Tuesday, March 24, 2015

Hudson and Americans



“Did you know Sophie, that technically there is no such thing as an American.”
   -Hudson


And so I ask him about the Native Americans, not to be mistaken with Indians. I had been recently re-reading The Lone Ranger and Tonto Fistfight in Heaven, and so the topic of Native Americans was on my mind. Hudson ignores my question for a little while.


The two of us are floating in a hot tub the temperature of two hour bathwater, overlooking the Caribbean Sea. We are spending spring break in Curacao with our mother, an island of cacti, Dutch food and a history of lucrative slave trade. We spend early mornings snorkeling, and tanning on man made resort beaches and our afternoons sightseeing. Yesterday it was the aquarium with suspiciously empty tanks, and shallow water in which wounded nurse sharks swim circles around each other. Today it was the Kura Hulanda Museum of Slavery. Hudson hated it.

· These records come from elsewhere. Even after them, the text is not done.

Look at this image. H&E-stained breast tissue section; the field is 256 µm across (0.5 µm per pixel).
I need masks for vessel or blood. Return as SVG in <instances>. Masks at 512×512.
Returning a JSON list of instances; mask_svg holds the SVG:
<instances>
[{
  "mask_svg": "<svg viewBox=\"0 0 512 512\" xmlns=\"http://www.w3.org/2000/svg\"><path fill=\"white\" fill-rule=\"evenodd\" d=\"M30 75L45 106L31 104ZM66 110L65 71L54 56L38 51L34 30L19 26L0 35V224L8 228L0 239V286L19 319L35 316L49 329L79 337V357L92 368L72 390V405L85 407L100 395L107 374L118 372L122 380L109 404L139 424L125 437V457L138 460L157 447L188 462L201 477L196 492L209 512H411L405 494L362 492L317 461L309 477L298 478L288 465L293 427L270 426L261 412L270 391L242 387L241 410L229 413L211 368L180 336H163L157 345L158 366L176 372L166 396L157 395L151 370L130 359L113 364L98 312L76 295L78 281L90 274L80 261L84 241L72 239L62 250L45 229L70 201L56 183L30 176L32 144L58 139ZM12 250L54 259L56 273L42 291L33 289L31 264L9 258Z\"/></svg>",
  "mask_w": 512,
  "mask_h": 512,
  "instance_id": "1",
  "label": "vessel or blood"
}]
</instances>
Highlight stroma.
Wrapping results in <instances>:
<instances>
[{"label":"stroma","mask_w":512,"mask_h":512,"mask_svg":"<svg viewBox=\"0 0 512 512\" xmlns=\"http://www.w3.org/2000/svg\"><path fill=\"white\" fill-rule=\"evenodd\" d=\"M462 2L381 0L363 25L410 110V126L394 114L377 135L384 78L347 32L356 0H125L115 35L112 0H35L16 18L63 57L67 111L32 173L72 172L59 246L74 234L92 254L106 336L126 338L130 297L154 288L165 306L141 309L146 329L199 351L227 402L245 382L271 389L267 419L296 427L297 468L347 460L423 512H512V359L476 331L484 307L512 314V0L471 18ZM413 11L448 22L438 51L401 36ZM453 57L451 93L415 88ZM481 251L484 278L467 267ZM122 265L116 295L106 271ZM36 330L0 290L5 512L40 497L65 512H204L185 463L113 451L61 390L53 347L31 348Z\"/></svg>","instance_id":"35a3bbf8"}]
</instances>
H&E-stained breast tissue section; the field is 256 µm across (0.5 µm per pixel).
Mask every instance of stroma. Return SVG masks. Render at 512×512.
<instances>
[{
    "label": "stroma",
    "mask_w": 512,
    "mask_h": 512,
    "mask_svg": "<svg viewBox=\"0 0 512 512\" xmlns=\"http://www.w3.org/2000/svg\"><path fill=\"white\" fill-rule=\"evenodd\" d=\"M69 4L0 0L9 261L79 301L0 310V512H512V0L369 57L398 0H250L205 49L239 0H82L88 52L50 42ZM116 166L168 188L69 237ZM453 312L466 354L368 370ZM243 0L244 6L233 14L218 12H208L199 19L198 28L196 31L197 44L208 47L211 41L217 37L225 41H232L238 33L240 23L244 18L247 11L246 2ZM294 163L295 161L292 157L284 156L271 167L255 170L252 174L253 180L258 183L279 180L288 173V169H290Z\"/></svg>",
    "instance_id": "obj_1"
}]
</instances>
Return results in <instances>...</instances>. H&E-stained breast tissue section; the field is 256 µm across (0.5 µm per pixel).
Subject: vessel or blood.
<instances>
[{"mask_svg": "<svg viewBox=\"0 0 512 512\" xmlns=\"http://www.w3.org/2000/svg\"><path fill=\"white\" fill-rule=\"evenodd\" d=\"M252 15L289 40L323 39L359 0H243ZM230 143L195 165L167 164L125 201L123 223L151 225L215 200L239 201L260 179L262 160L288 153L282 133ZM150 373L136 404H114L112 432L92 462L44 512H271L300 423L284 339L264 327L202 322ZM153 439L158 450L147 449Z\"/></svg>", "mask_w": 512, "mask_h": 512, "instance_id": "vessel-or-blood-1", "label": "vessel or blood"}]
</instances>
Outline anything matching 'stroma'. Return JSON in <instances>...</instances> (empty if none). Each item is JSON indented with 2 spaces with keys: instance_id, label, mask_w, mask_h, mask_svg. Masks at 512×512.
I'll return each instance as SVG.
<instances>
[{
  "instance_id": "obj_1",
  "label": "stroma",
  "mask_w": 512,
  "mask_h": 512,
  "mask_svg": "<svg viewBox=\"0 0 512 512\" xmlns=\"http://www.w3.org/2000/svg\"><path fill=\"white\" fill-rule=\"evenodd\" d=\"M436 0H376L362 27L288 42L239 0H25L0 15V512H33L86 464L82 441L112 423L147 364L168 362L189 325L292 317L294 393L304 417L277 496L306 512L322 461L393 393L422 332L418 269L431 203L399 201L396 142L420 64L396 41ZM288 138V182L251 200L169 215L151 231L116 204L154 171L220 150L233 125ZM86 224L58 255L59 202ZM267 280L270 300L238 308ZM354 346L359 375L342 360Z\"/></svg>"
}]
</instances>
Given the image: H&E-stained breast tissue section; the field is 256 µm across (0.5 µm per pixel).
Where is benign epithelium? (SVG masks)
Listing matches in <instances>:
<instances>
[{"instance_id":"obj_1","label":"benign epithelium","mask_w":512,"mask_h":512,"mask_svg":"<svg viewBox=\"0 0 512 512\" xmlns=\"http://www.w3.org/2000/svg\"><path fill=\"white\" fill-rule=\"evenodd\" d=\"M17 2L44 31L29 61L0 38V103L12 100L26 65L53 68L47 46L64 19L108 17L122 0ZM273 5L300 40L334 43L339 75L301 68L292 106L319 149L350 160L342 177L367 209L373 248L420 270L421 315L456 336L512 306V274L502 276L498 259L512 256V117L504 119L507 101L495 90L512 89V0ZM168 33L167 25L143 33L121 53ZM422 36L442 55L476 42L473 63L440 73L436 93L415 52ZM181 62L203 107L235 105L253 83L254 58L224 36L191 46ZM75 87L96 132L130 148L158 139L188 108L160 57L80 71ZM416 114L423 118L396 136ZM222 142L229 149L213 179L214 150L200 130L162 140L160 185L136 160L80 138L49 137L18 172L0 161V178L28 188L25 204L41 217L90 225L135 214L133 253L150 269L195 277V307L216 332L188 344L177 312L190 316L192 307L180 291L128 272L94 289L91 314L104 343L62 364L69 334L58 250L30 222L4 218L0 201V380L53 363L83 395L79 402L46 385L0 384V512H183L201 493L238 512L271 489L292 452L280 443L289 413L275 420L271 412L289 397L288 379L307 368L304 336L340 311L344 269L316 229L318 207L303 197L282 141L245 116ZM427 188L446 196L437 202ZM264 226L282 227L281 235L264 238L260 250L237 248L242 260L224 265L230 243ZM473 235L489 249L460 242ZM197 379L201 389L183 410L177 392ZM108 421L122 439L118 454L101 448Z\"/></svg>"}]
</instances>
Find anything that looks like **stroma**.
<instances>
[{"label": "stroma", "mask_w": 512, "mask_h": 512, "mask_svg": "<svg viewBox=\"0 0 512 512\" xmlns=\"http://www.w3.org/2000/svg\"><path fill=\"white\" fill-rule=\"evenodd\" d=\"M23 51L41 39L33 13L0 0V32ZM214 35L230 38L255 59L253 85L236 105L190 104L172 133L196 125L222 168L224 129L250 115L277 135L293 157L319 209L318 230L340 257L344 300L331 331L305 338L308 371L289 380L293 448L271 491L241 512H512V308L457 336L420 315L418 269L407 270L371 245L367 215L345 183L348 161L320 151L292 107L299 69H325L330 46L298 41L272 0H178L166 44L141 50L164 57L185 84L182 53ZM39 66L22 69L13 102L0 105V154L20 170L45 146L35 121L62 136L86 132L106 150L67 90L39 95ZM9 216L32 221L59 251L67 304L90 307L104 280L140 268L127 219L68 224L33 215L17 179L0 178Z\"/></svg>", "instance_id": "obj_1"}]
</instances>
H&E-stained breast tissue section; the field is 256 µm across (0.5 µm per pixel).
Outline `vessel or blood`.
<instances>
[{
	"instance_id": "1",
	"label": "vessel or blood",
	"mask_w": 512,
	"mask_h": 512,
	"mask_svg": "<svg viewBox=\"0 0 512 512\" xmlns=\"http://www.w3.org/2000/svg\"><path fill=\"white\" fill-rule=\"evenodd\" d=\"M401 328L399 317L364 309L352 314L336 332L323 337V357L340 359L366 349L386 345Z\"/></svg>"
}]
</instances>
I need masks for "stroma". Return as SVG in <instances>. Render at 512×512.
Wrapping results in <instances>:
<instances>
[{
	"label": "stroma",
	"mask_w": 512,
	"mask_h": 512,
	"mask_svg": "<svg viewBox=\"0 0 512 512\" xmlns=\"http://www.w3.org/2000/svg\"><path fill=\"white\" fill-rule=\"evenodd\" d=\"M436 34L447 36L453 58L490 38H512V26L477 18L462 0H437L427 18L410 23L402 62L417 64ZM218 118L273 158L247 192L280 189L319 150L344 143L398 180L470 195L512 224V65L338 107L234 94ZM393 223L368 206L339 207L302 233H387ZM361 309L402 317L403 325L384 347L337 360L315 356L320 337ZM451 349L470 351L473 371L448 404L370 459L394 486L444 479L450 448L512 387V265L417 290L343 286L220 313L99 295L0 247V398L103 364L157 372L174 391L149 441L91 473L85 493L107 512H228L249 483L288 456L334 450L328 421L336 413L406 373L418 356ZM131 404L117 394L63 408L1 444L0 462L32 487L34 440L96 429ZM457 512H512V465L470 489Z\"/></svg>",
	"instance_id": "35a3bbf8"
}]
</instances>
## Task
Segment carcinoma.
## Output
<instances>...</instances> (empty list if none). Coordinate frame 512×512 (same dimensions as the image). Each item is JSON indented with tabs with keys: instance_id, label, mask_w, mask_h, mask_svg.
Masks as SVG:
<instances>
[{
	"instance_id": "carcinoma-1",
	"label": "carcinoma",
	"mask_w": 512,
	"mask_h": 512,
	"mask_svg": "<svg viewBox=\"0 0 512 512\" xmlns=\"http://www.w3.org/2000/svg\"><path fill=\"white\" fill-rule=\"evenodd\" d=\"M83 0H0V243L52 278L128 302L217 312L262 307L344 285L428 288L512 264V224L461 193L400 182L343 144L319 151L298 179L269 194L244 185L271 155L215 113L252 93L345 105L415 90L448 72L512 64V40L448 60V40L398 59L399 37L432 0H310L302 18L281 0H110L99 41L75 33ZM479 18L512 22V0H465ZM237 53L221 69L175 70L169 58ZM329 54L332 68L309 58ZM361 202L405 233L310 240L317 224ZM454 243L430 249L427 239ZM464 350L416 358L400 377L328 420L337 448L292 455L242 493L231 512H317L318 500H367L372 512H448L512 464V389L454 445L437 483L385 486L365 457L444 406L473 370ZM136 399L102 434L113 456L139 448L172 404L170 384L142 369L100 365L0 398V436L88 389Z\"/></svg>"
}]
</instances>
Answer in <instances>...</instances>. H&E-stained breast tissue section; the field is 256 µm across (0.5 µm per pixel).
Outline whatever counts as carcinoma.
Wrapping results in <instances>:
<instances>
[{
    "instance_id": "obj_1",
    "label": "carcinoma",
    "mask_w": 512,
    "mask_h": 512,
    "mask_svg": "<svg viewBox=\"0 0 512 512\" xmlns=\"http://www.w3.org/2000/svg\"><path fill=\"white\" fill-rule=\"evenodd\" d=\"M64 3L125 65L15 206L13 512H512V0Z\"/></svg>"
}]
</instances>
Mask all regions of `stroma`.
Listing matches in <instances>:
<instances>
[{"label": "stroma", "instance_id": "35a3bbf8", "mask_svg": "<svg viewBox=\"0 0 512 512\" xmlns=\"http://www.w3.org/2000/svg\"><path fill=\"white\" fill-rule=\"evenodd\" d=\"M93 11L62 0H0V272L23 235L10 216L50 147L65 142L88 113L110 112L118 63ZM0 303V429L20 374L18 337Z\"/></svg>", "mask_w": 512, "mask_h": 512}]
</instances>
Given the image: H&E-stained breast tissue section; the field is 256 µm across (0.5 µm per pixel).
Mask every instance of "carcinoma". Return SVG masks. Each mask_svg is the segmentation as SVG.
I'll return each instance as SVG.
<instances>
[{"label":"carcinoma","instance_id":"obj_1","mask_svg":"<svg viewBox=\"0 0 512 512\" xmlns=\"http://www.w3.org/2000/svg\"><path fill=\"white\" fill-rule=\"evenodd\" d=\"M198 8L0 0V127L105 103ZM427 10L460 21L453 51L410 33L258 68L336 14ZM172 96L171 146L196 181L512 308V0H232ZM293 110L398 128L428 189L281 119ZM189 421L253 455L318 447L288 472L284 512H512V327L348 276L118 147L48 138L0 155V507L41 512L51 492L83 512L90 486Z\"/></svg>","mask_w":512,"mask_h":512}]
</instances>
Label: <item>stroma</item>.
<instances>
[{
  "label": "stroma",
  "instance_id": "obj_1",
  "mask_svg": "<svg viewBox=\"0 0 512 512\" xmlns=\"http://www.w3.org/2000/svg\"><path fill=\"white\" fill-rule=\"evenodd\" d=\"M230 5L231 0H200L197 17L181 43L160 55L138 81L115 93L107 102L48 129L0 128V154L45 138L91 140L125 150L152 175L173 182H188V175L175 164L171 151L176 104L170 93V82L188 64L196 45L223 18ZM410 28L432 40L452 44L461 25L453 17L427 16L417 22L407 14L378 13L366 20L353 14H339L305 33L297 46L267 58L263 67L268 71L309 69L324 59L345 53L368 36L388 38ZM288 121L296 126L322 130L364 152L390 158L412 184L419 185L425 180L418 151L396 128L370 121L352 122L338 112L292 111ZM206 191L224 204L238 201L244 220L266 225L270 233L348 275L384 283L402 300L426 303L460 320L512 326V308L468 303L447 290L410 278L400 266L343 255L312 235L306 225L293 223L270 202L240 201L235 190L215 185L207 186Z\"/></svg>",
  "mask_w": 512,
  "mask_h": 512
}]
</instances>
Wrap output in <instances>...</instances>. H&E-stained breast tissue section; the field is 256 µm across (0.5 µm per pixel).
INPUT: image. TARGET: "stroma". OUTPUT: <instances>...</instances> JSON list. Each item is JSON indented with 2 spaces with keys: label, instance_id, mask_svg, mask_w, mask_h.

Maybe it was the cages, or the neck braces with spikes protruding outward to prevent sleep. Maybe it was the basement constructed to simulate being in the bottom of a slave ship, shackled inches from other humans. But Hud did not want to partake in the learning. He didn't care that the only export on the island came from the Sint Marie salt ponds because the climate of the island was too dry to farm. He didn't care that the people of Curacao say that slavery ended in 1964 with Martin Luther King Jr. He sat on a bench outside the Voodoo Building, and pouted. Something was clearly bothering him. Maybe it was the fact that my mother had refused to buy him an overpriced souvenir a few hours earlier, but I doubt it. I saw something close to fear in his eyes as he looked at the KKK uniforms hung as casually as one would hang their jacket in a closet. The dirty white of the canvas contrasted with the black walls that made up the museum. Something about seeing the cloth in person and being close enough to touch it made my voice catch in my throat.


Back in the hot tub, Hudson formulates his response. He says, “Well, why did we take all their land then? It sucks.” This is probably the same thing he was thinking about when we were in Kura Hulanda. Why did we take these people’s lives? It sucks. These are questions I don’t have an answer for, leaving Hudson with the image of a black man hooked through the ribs and strung up on a tree like a slaughtered pig, or children his age shackled together by their necks. But I think it is my lack of answers for him that frustrates him the most. But for now, he lets the jets of the hot tub puff up his swimming trunks with air, and he floats away.